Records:
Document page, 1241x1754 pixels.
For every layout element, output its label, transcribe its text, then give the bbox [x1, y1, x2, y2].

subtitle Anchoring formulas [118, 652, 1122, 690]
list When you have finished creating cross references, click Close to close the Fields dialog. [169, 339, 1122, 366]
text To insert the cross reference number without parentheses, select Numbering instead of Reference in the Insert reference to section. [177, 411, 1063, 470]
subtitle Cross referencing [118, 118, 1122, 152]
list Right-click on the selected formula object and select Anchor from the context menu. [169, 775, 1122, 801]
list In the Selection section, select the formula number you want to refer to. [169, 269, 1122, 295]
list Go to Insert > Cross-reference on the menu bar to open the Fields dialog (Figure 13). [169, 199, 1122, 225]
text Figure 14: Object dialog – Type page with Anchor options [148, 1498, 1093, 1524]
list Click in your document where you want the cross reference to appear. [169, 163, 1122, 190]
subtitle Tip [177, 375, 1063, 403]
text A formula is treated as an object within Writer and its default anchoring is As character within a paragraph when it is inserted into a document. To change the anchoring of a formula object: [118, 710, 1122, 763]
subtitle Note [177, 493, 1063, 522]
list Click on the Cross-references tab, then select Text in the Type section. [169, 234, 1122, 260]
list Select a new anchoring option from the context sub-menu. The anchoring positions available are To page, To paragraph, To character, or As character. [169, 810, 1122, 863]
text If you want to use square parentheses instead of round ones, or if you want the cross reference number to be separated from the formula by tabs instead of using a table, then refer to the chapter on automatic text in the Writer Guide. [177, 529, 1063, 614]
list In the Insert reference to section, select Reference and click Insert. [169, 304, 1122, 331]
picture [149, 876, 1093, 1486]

_Task to complete_
Return every line of the records above word for word, with no changes.

_Result_
Document page, 1241x1754 pixels.
For every layout element, output its label, transcribe its text, then give the bbox [x1, y1, x2, y2].

subtitle Anchoring formulas [118, 652, 1122, 690]
list When you have finished creating cross references, click Close to close the Fields dialog. [169, 339, 1122, 366]
text To insert the cross reference number without parentheses, select Numbering instead of Reference in the Insert reference to section. [177, 411, 1063, 470]
subtitle Cross referencing [118, 118, 1122, 152]
list Right-click on the selected formula object and select Anchor from the context menu. [169, 775, 1122, 801]
list In the Selection section, select the formula number you want to refer to. [169, 269, 1122, 295]
list Go to Insert > Cross-reference on the menu bar to open the Fields dialog (Figure 13). [169, 199, 1122, 225]
text Figure 14: Object dialog – Type page with Anchor options [148, 1498, 1093, 1524]
list Click in your document where you want the cross reference to appear. [169, 163, 1122, 190]
subtitle Tip [177, 375, 1063, 403]
text A formula is treated as an object within Writer and its default anchoring is As character within a paragraph when it is inserted into a document. To change the anchoring of a formula object: [118, 710, 1122, 763]
subtitle Note [177, 493, 1063, 522]
list Click on the Cross-references tab, then select Text in the Type section. [169, 234, 1122, 260]
list Select a new anchoring option from the context sub-menu. The anchoring positions available are To page, To paragraph, To character, or As character. [169, 810, 1122, 863]
text If you want to use square parentheses instead of round ones, or if you want the cross reference number to be separated from the formula by tabs instead of using a table, then refer to the chapter on automatic text in the Writer Guide. [177, 529, 1063, 614]
list In the Insert reference to section, select Reference and click Insert. [169, 304, 1122, 331]
picture [149, 876, 1093, 1486]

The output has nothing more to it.